Here, Guru Gita has been described as a text that contains the greatest spiritual secrets to be known by seekers since it dwells upon Guru Tatva in depth. Maharshi Suuta was a disciple of Vyasa and the son of sage Loma. He was approached by a group of rishis who were eager to know about the mystery of Guru. Suuta, then, through his visionary faculty narrates to the eager rishis the conversation that took place between Siva and Parvati on the mystery of GURU.
One of the qualities of a seeker is the eagerness for spiritual knowledge. Where there is no desire for knowledge, it would be futile to discourse on spiritual knowledge. There was a time (in 1970s) when thousands of young people especially from the West along with some Indians crowded the ghats and gallies of Varanasi, Rishikesh and other holy places seeking transcendental wisdom. I don’t know where all they have disappeared. It was not an unrelated occurrence without any sufficient cause. That was the time when God’s Light descended on India. Then, in the far south, a unique spiritual event was taking place - revelations from the Light of God through a less known Soul who lived secluded in a thatched hut away from all publicity - Navajyoti Sri Karunakara Guru. First of all, it is difficult to have ‘mumukshutvam’ the desire for salvation. Even if one has ‘mumukshutvam’, only through the virtues of many lives it is possible to reach at the feet of the appointed One. So the spiritual wave of 1970s dissipated.

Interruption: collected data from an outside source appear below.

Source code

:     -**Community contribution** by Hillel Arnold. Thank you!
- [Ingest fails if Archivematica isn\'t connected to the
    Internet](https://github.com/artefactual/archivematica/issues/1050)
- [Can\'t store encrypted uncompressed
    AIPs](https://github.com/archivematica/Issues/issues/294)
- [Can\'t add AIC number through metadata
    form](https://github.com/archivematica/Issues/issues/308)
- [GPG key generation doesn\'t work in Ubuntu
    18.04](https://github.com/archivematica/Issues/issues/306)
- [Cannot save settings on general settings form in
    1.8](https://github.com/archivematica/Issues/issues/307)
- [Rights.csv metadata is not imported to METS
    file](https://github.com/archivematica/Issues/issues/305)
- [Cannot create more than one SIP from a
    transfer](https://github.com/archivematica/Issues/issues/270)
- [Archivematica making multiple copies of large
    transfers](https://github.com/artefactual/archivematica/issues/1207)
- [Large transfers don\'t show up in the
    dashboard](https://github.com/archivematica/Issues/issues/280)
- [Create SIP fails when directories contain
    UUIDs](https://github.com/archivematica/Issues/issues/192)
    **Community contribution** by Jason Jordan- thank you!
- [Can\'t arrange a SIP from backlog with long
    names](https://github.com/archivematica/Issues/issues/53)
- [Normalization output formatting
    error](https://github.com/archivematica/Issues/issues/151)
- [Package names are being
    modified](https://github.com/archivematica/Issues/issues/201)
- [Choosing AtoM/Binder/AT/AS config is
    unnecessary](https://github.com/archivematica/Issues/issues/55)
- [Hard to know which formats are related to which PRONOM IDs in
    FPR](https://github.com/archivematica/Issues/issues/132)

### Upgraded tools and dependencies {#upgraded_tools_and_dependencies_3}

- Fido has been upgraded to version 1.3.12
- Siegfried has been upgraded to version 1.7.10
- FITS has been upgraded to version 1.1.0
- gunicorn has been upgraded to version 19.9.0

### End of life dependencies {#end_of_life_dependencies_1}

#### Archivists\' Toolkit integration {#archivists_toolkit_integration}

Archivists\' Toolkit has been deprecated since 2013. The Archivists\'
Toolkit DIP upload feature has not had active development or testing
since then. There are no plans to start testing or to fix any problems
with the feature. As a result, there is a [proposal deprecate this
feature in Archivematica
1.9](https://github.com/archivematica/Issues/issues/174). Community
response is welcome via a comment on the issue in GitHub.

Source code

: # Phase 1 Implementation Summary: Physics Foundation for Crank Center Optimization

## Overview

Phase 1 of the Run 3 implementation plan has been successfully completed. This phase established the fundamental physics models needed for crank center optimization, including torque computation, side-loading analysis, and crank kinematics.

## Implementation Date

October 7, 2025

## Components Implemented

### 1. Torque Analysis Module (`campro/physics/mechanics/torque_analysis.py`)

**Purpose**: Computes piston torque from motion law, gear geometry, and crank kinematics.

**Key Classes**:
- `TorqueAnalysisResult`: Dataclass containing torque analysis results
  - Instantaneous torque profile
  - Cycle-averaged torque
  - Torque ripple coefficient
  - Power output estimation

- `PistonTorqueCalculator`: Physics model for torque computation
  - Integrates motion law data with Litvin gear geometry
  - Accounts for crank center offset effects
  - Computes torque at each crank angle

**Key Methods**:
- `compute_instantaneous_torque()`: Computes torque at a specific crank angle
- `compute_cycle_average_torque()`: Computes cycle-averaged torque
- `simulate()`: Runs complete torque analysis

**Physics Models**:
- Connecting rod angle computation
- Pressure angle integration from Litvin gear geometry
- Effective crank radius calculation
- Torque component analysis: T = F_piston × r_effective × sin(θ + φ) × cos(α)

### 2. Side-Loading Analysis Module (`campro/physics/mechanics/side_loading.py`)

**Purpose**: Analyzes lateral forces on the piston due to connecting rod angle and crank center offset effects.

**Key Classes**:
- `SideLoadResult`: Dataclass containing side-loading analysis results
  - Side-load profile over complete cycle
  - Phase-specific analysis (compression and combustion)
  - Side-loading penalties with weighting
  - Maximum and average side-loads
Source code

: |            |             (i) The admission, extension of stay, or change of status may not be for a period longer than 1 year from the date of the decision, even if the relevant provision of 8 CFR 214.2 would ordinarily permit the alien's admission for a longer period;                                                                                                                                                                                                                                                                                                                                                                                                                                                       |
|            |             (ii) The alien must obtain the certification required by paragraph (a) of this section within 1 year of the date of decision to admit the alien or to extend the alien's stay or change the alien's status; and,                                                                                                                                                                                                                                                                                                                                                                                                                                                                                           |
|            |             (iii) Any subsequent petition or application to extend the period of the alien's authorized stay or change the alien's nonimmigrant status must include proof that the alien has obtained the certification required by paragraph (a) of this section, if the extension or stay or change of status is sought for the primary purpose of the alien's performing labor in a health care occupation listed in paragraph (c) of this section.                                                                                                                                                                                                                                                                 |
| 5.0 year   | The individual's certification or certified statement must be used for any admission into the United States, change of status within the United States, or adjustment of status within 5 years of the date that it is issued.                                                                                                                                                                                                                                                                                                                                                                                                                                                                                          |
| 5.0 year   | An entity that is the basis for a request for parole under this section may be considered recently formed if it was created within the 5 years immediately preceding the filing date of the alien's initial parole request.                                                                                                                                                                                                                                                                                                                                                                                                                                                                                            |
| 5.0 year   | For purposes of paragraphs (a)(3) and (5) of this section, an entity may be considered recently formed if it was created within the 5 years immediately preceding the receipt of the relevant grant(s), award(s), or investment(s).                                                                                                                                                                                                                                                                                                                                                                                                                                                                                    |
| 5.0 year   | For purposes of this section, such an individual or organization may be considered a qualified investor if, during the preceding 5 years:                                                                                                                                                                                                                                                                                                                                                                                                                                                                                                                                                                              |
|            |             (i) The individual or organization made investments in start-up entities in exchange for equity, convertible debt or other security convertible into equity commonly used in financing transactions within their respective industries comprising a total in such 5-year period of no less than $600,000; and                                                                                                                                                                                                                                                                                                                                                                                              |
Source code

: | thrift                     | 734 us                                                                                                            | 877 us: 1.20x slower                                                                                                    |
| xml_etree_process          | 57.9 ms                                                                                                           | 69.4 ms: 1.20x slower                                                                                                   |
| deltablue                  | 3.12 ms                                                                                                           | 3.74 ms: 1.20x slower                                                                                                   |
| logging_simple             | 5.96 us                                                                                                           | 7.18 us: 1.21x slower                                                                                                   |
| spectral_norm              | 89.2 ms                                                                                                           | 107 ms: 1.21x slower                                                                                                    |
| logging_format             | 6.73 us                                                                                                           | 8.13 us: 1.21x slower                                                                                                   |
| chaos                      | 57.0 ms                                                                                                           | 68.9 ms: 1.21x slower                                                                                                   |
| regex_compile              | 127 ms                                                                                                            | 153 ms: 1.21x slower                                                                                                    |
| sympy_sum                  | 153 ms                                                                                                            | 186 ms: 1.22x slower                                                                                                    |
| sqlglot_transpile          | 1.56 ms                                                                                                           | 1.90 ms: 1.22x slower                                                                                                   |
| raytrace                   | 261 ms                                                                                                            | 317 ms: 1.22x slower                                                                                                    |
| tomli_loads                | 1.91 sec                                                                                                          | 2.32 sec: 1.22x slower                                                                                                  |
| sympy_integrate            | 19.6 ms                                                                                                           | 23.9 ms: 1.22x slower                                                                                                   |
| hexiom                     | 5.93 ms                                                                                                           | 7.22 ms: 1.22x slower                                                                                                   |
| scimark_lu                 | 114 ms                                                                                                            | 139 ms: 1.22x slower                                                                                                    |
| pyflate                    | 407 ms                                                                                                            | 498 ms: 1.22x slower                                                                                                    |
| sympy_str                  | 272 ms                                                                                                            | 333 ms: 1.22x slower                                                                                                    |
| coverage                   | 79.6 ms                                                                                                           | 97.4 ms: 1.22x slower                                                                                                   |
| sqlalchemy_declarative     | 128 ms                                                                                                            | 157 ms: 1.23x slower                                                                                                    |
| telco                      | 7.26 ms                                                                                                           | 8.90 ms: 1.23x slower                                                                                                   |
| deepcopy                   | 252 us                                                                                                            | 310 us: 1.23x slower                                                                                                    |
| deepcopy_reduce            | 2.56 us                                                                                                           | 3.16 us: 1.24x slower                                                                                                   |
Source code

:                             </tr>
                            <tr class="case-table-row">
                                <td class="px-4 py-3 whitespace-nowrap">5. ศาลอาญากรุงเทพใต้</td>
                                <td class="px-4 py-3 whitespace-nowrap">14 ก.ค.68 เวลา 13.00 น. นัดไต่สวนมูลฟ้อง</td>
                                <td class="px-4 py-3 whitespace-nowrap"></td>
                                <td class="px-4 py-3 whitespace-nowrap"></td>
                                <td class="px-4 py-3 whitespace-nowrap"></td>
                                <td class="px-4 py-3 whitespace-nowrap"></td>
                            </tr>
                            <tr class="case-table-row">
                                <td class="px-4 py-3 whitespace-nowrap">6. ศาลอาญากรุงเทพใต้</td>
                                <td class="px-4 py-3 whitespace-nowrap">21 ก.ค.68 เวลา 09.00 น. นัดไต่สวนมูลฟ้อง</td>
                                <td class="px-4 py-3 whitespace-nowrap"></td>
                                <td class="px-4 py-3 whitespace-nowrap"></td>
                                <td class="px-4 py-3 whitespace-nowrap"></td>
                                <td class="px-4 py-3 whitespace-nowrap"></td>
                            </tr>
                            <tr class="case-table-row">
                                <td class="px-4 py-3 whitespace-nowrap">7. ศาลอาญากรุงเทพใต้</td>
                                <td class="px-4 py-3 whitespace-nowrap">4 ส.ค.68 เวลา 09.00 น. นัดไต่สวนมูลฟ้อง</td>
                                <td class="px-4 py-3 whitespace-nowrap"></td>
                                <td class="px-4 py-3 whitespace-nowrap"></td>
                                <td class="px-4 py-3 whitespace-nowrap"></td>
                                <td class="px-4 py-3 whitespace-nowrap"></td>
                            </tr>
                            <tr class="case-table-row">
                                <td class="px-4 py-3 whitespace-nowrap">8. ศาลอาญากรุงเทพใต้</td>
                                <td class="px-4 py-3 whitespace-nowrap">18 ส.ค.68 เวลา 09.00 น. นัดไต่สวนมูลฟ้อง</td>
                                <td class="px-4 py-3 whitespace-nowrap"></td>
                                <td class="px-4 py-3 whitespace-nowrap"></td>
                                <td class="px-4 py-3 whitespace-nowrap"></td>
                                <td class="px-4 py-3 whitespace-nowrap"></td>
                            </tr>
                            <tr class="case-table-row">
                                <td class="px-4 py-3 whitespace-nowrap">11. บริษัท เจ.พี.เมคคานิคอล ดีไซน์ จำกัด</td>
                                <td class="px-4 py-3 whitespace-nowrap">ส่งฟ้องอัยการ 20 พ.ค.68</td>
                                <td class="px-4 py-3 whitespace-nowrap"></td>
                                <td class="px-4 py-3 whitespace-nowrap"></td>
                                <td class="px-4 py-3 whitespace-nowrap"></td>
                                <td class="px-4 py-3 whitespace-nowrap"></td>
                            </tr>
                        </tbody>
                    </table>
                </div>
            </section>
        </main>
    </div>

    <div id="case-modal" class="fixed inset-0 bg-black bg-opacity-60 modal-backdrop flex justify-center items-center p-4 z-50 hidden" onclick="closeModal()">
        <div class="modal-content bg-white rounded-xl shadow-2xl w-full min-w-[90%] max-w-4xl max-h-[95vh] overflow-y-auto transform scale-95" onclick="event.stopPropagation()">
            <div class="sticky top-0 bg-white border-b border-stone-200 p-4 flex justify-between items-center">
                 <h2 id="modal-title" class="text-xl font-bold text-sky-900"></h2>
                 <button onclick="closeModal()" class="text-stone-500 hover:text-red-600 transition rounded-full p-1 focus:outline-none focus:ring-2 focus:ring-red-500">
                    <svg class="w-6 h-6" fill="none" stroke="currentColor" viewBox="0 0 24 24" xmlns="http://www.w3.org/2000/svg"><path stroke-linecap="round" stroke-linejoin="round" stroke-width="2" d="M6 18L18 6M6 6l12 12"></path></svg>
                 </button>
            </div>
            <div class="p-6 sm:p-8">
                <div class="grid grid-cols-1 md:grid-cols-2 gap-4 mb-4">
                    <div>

Presently, we are concentrated only on the fulfilment of desires. So, there is the increase of rituals. ‘Pongala Hinduism’ is more popular than salvation. Once the disciples of Buddha asked the Noble One that why he was not able to give salvation to the people who are suffering from worldly sorrows through his Noble Dharma! Upon this Buddha asked his disciples to go and bring any person desiring enlightenment. The disciples went down to the village. Door to door they went. Some were suffering from poverty and they wanted money, some others wanted a progeny or a bridegroom for their daughters or the healing of a disease, and so on. The disciples returned to Buddha unable to find a single soul desiring salvation.
Most of us are unable to look beyond and search for durable peace. We are enslaved by our physical wants, mental desires and intellectual thirsts. We are trapped in our vicious karma and vasanas, so unable to step into that world of tranquility, purity and eternal bliss for which the soul thirsts. But the rishis are noble souls who ever want to dwell in the world of transcendental wisdom. Their minds constantly debate on the question of life here and hereafter, on the question of God and Self or how to wriggle out of this horrible karmic pool. The Guru concept is an inseparable part of this enquiry, hence their eagerness to hear about it from a great soul - Maharshi Suuta.